Bob Smizik, columnist
Pittsburgh Post-Gazette
"The assertion by (John) Chaney and many others that eligibility standards are denying black athletes an opportunity is ludicrous. Take a look at your television set for the next four days and see if there is any indication black athletes are being denied opportunity. Blacks make up less than 15 percent of the population, but they represent at least 60 percent of the players starting in the tournament.
"The fact is that for virtually every black who is denied eligibility, his place is taken by another black, who is more qualified to do college work. This was not about denying opportunity, it was about allowing unprepared athletes to sit out their freshman season -- away from the enormous time and energy demands of collegiate sports -- and to get acclimated to college life.

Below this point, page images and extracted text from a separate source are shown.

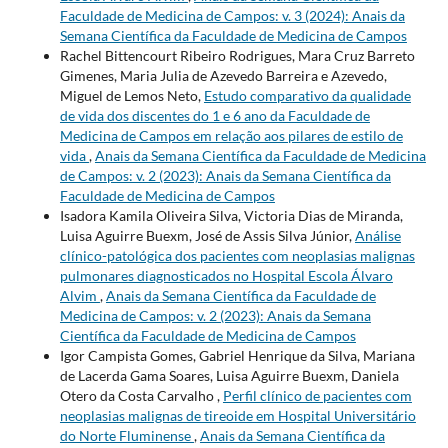
Faculdade de Medicina de Campos: v. 3 (2024): Anais da
Semana Científica da Faculdade de Medicina de Campos
Rachel Bittencourt Ribeiro Rodrigues, Mara Cruz Barreto
Gimenes, Maria Julia de Azevedo Barreira e Azevedo,
Miguel de Lemos Neto,
Estudo comparativo da qualidade
de vida dos discentes do 1 e 6 ano da Faculdade de
Medicina de Campos em relação aos pilares de estilo de
vida
,
Anais da Semana Científica da Faculdade de Medicina
de Campos: v. 2 (2023): Anais da Semana Científica da
Faculdade de Medicina de Campos
Isadora Kamila Oliveira Silva, Victoria Dias de Miranda,
Luisa Aguirre Buexm, José de Assis Silva Júnior,
Análise
clínico-patológica dos pacientes com neoplasias malignas
pulmonares diagnosticados no Hospital Escola Álvaro
Alvim
,
Anais da Semana Científica da Faculdade de
Medicina de Campos: v. 2 (2023): Anais da Semana
Científica da Faculdade de Medicina de Campos
Igor Campista Gomes, Gabriel Henrique da Silva, Mariana
de Lacerda Gama Soares, Luisa Aguirre Buexm, Daniela
Otero da Costa Carvalho ,
Perfil clínico de pacientes com
neoplasias malignas de tireoide em Hospital Universitário
do Norte Fluminense
,
Anais da Semana Científica da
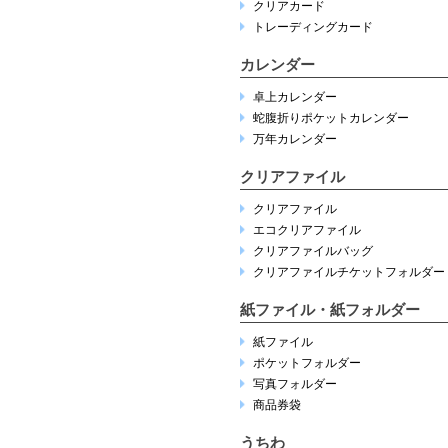
クリアカード
トレーディングカード
カレンダー
卓上カレンダー
蛇腹折りポケットカレンダー
万年カレンダー
クリアファイル
クリアファイル
エコクリアファイル
クリアファイルバッグ
クリアファイルチケットフォルダー
紙ファイル・紙フォルダー
紙ファイル
ポケットフォルダー
写真フォルダー
商品券袋
うちわ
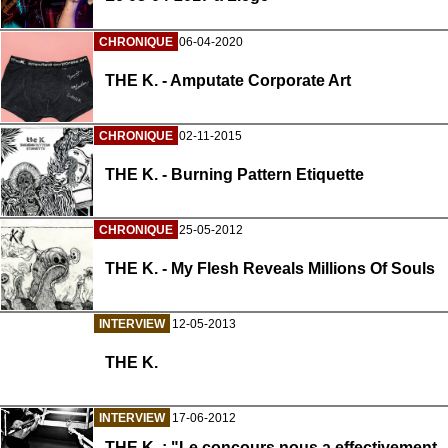
CHRONIQUE
06-04-2020
THE K. - Amputate Corporate Art
CHRONIQUE
02-11-2015
THE K. - Burning Pattern Etiquette
CHRONIQUE
25-05-2012
THE K. - My Flesh Reveals Millions Of Souls
INTERVIEW
12-05-2013
THE K.
INTERVIEW
17-06-2012
THE K. : "Le concours nous a effectivement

"If you can't get 800 on your SAT exam, chances are very strong you're not ready to do college-level work. All the NCAA was doing was saying such athletes could not play as freshmen. They weren't depriving the athletes; they were helping them. People like Chaney and (John) Thompson twisted that into a racial thing.
"It was an education thing. Now they've wiped education out of the mix."
Jim Donaldson, columnist
Providence Journal-Bulletin
"The SAT (does not) take into account the student who will spend as many hours as necessary poring over his class work.
"But it is obvious that, without a standardized test -- one on which only minimal success is required -- there is no safeguard against unconscionably low grading standards.
"It was to correct that problem that the NCAA adopted standards for freshman eligibility.
"Instead of invalidating standards, we should be enforcing them. Rather than excusing students from acquiring academic skills, we should be insisting that they learn them. That is the opportunity we owe them. That is the chance they deserve. That's what's important -- not the chance to play basketball, football or any other sport."